Ferri defendeu investimento contínuo e governança intersetorial para a lei virar realidade. “Esperamos recursos e estrutura para que essa política seja de fato implementada.”
Por fim, os convidados do painel do Summit Saúde e Bem-Estar lembraram que a maior parte dos casos de demência poderia ser evitada ou adiada.
Se eliminássemos os 14 principais fatores de risco - como tabagismo, sedentarismo, hipertensão e baixa escolaridade - evitaríamos cerca de metade dos casos de demência no mundo. “O maior fator de risco é a baixa escolaridade. Investir em educação é investir em prevenção”, destacou Claudia Suemoto.

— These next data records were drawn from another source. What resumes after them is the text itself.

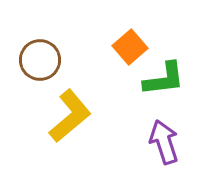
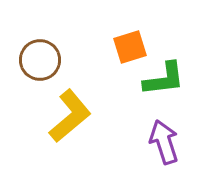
orange square: rotated 24 degrees clockwise
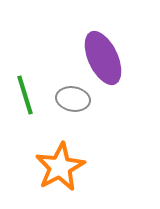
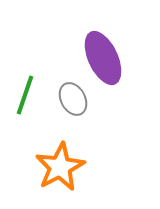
green line: rotated 36 degrees clockwise
gray ellipse: rotated 52 degrees clockwise
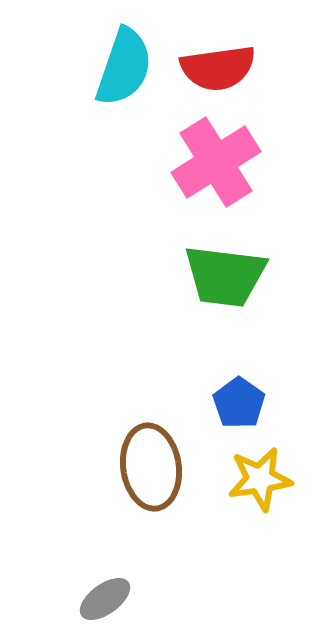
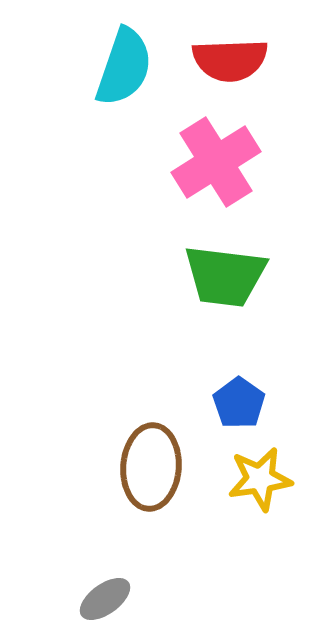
red semicircle: moved 12 px right, 8 px up; rotated 6 degrees clockwise
brown ellipse: rotated 12 degrees clockwise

Os especialistas defenderam que a combinação de diagnóstico precoce, tratamentos integrados e políticas públicas consistentes pode mudar o curso da doença no país. “Quando temos a expectativa, não necessariamente de cura, mas de uma vida digna, seja lá quanto tempo for, tememos muito menos, seja o diagnóstico que for”, concluiu Elaine Mateus.